Un hurlement a déchiré l’air.

J’ai dégluti et crispé mes doigts autour de la poignée de l’épée.

– Je ne sais pas ce que c’est, ai-je murmuré.

Un nouveau hurlement. Plus proche. Au loin, j’ai entendu un bruit traverser des buissons. J’ai songé à courir, mais mes jambes flageolaient, m’ôtant toute chance de distancer un loup-garou. Ce qui signifiait rester et combattre.

Ou bien rester et finir en pièces.

– Super, ai-je marmonné en levant l’épée, sentant les muscles douloureux de mon épaule.

Je n’avais plus accès à mes pouvoirs, j’étais une adolescente de dix-sept ans ordinaire, sur le point d’affronter un loup-garou avec rien de plus que… qu’une épée et un fantôme.

J’ai jeté un œil sur Elodie qui regardait les arbres en faisant la moue.

– Coucou, ai-je dit. Le loup-garou se dirige vers nous. Ça ne t’inquiète pas ?

D’un air hautain, elle a indiqué la luminosité qu’elle dégageait. J’ai lu sur ses lèvres : « Il n’a aucune chance de s’en sortir. »

– Si je suis tuée aussi, on ne deviendra pas des copines éternelles à l’état de revenantes, je te préviens.

Elodie m’a signifié que ça ne risquait pas d’arriver. Puis, avec un grognement, une large forme couverte de fourrure a bondi à travers les arbres. J’ai poussé un cri tandis qu’Elodie reculait d’un bond.

Durant un moment, nous sommes restés tous trois pétrifiés, moi brandissant l’épée comme une batte de baseball, Elodie en lévitation au-dessus du sol, et le loup-garou accroupi devant nous. J’ignorais s’il s’agissait d’un mâle ou une femelle, mais il était jeune. Une bave blanche pendait de son museau.

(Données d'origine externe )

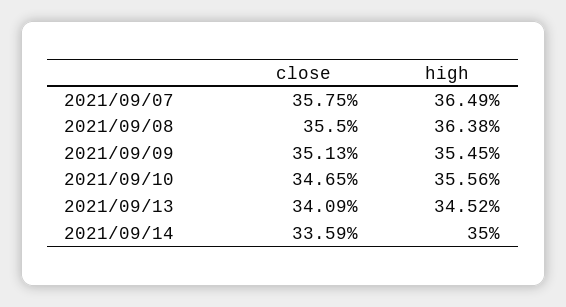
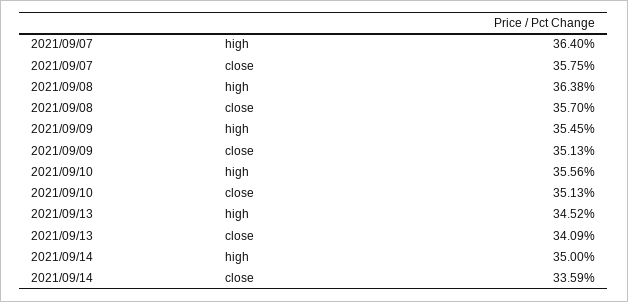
  {
    "close": {
      "2021/09/07": 35.75,
-     "2021/09/08": 35.5,
+     "2021/09/08": 35.7,
      "2021/09/09": 35.13,
-     "2021/09/10": 34.65,
+     "2021/09/10": 35.13,
      "2021/09/13": 34.09,
      "2021/09/14": 33.59
    },
    "high": {
-     "2021/09/07": 36.49,
+     "2021/09/07": 36.4,
      "2021/09/08": 36.38,
      "2021/09/09": 35.45,
      "2021/09/10": 35.56,
      "2021/09/13": 34.52,
      "2021/09/14": 35
    }
  }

Les loups-garous ont tendance à baver.

Il a baissé la tête, et j’ai serré l’épée, croyant qu’il allait se jeter sur moi. Mais au lieu de m’égorger, le loup-garou s’est mis à glapir.

J’ai croisé son regard qui, à ma surprise, était humain. Oui, il s’agissait bien de larmes et il pantelait. J’ai eu l’impression qu’il avait cavalé longtemps.

Soudain, je me suis dit que quelque chose avait apeuré ce loup-garou, et je pensais savoir quoi. Des chasseuses de Prodigium se trouvaient en première position sur ma liste.

– Elodie… ai-je commencé, mais aussitôt, elle s’est éteinte comme une saleté de luciole égoïste, nous laissant dans l’obscurité.

J’ai poussé un juron et le loup-garou a grogné une insulte qui ressemblait à la mienne.